DIRECTIVE: The records below are to be repeated in full, exactly as they are.

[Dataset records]

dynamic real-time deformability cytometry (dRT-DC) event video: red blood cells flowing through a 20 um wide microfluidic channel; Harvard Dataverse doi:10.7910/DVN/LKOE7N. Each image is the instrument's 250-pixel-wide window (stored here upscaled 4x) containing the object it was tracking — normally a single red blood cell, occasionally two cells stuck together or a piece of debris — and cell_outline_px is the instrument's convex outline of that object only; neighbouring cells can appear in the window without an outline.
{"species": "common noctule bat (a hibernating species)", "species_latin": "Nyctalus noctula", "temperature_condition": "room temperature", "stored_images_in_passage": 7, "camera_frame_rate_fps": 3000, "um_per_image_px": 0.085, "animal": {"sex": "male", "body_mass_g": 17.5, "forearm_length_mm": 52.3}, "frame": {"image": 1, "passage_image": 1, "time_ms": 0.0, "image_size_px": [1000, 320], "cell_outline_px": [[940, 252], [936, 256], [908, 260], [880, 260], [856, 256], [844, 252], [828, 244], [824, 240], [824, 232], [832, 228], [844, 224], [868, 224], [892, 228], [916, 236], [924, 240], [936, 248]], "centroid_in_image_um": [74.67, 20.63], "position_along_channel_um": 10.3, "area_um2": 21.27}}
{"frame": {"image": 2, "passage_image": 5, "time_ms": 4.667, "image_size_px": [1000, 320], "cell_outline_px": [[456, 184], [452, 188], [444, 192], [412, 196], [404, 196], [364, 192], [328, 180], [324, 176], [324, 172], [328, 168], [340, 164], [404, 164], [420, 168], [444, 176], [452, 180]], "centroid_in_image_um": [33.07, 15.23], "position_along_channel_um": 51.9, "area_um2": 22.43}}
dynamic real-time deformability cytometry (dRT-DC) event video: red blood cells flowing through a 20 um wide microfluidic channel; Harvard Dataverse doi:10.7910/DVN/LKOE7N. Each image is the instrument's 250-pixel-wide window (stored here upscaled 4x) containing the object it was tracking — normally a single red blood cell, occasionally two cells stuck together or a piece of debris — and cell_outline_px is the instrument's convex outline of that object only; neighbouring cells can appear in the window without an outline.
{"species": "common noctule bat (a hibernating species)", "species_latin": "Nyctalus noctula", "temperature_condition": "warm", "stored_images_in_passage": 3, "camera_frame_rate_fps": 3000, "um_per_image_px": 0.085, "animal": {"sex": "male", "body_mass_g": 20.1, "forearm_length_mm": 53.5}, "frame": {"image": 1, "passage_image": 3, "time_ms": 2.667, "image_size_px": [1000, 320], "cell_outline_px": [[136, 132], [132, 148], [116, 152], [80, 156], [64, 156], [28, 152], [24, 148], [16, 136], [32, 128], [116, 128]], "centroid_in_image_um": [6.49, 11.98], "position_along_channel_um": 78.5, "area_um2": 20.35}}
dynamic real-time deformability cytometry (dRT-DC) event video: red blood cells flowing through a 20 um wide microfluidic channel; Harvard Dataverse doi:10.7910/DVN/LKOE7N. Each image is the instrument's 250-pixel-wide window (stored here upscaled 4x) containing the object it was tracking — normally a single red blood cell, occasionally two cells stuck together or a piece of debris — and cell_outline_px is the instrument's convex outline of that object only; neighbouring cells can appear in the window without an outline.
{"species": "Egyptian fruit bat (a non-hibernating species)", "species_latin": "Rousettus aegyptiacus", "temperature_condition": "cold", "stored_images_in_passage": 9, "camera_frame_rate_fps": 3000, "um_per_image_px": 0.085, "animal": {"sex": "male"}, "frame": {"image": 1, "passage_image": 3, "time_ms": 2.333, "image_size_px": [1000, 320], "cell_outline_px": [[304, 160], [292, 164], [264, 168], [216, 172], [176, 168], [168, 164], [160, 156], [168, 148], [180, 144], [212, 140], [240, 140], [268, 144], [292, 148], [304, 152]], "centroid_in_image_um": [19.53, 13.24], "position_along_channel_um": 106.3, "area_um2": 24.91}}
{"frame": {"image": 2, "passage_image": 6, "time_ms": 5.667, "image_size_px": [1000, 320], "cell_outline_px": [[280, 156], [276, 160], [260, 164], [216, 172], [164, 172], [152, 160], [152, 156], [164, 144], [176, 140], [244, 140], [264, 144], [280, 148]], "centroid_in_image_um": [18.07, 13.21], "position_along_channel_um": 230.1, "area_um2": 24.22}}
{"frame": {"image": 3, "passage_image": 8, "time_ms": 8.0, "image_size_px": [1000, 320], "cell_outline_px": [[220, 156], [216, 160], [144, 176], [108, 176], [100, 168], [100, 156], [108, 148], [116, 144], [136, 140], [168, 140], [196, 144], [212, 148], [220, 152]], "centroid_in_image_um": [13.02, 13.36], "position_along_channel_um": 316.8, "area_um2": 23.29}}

RESPONSE TO THIS EXERCISE:
dynamic real-time deformability cytometry (dRT-DC) event video: red blood cells flowing through a 20 um wide microfluidic channel; Harvard Dataverse doi:10.7910/DVN/LKOE7N. Each image is the instrument's 250-pixel-wide window (stored here upscaled 4x) containing the object it was tracking — normally a single red blood cell, occasionally two cells stuck together or a piece of debris — and cell_outline_px is the instrument's convex outline of that object only; neighbouring cells can appear in the window without an outline.
{"species": "common noctule bat (a hibernating species)", "species_latin": "Nyctalus noctula", "temperature_condition": "room temperature", "stored_images_in_passage": 7, "camera_frame_rate_fps": 3000, "um_per_image_px": 0.085, "animal": {"sex": "male", "body_mass_g": 17.5, "forearm_length_mm": 52.3}, "frame": {"image": 1, "passage_image": 1, "time_ms": 0.0, "image_size_px": [1000, 320], "cell_outline_px": [[940, 252], [936, 256], [908, 260], [880, 260], [856, 256], [844, 252], [828, 244], [824, 240], [824, 232], [832, 228], [844, 224], [868, 224], [892, 228], [916, 236], [924, 240], [936, 248]], "centroid_in_image_um": [74.67, 20.63], "position_along_channel_um": 10.3, "area_um2": 21.27}}
{"frame": {"image": 2, "passage_image": 5, "time_ms": 4.667, "image_size_px": [1000, 320], "cell_outline_px": [[456, 184], [452, 188], [444, 192], [412, 196], [404, 196], [364, 192], [328, 180], [324, 176], [324, 172], [328, 168], [340, 164], [404, 164], [420, 168], [444, 176], [452, 180]], "centroid_in_image_um": [33.07, 15.23], "position_along_channel_um": 51.9, "area_um2": 22.43}}
dynamic real-time deformability cytometry (dRT-DC) event video: red blood cells flowing through a 20 um wide microfluidic channel; Harvard Dataverse doi:10.7910/DVN/LKOE7N. Each image is the instrument's 250-pixel-wide window (stored here upscaled 4x) containing the object it was tracking — normally a single red blood cell, occasionally two cells stuck together or a piece of debris — and cell_outline_px is the instrument's convex outline of that object only; neighbouring cells can appear in the window without an outline.
{"species": "common noctule bat (a hibernating species)", "species_latin": "Nyctalus noctula", "temperature_condition": "warm", "stored_images_in_passage": 3, "camera_frame_rate_fps": 3000, "um_per_image_px": 0.085, "animal": {"sex": "male", "body_mass_g": 20.1, "forearm_length_mm": 53.5}, "frame": {"image": 1, "passage_image": 3, "time_ms": 2.667, "image_size_px": [1000, 320], "cell_outline_px": [[136, 132], [132, 148], [116, 152], [80, 156], [64, 156], [28, 152], [24, 148], [16, 136], [32, 128], [116, 128]], "centroid_in_image_um": [6.49, 11.98], "position_along_channel_um": 78.5, "area_um2": 20.35}}
dynamic real-time deformability cytometry (dRT-DC) event video: red blood cells flowing through a 20 um wide microfluidic channel; Harvard Dataverse doi:10.7910/DVN/LKOE7N. Each image is the instrument's 250-pixel-wide window (stored here upscaled 4x) containing the object it was tracking — normally a single red blood cell, occasionally two cells stuck together or a piece of debris — and cell_outline_px is the instrument's convex outline of that object only; neighbouring cells can appear in the window without an outline.
{"species": "Egyptian fruit bat (a non-hibernating species)", "species_latin": "Rousettus aegyptiacus", "temperature_condition": "cold", "stored_images_in_passage": 9, "camera_frame_rate_fps": 3000, "um_per_image_px": 0.085, "animal": {"sex": "male"}, "frame": {"image": 1, "passage_image": 3, "time_ms": 2.333, "image_size_px": [1000, 320], "cell_outline_px": [[304, 160], [292, 164], [264, 168], [216, 172], [176, 168], [168, 164], [160, 156], [168, 148], [180, 144], [212, 140], [240, 140], [268, 144], [292, 148], [304, 152]], "centroid_in_image_um": [19.53, 13.24], "position_along_channel_um": 106.3, "area_um2": 24.91}}
{"frame": {"image": 2, "passage_image": 6, "time_ms": 5.667, "image_size_px": [1000, 320], "cell_outline_px": [[280, 156], [276, 160], [260, 164], [216, 172], [164, 172], [152, 160], [152, 156], [164, 144], [176, 140], [244, 140], [264, 144], [280, 148]], "centroid_in_image_um": [18.07, 13.21], "position_along_channel_um": 230.1, "area_um2": 24.22}}
{"frame": {"image": 3, "passage_image": 8, "time_ms": 8.0, "image_size_px": [1000, 320], "cell_outline_px": [[220, 156], [216, 160], [144, 176], [108, 176], [100, 168], [100, 156], [108, 148], [116, 144], [136, 140], [168, 140], [196, 144], [212, 148], [220, 152]], "centroid_in_image_um": [13.02, 13.36], "position_along_channel_um": 316.8, "area_um2": 23.29}}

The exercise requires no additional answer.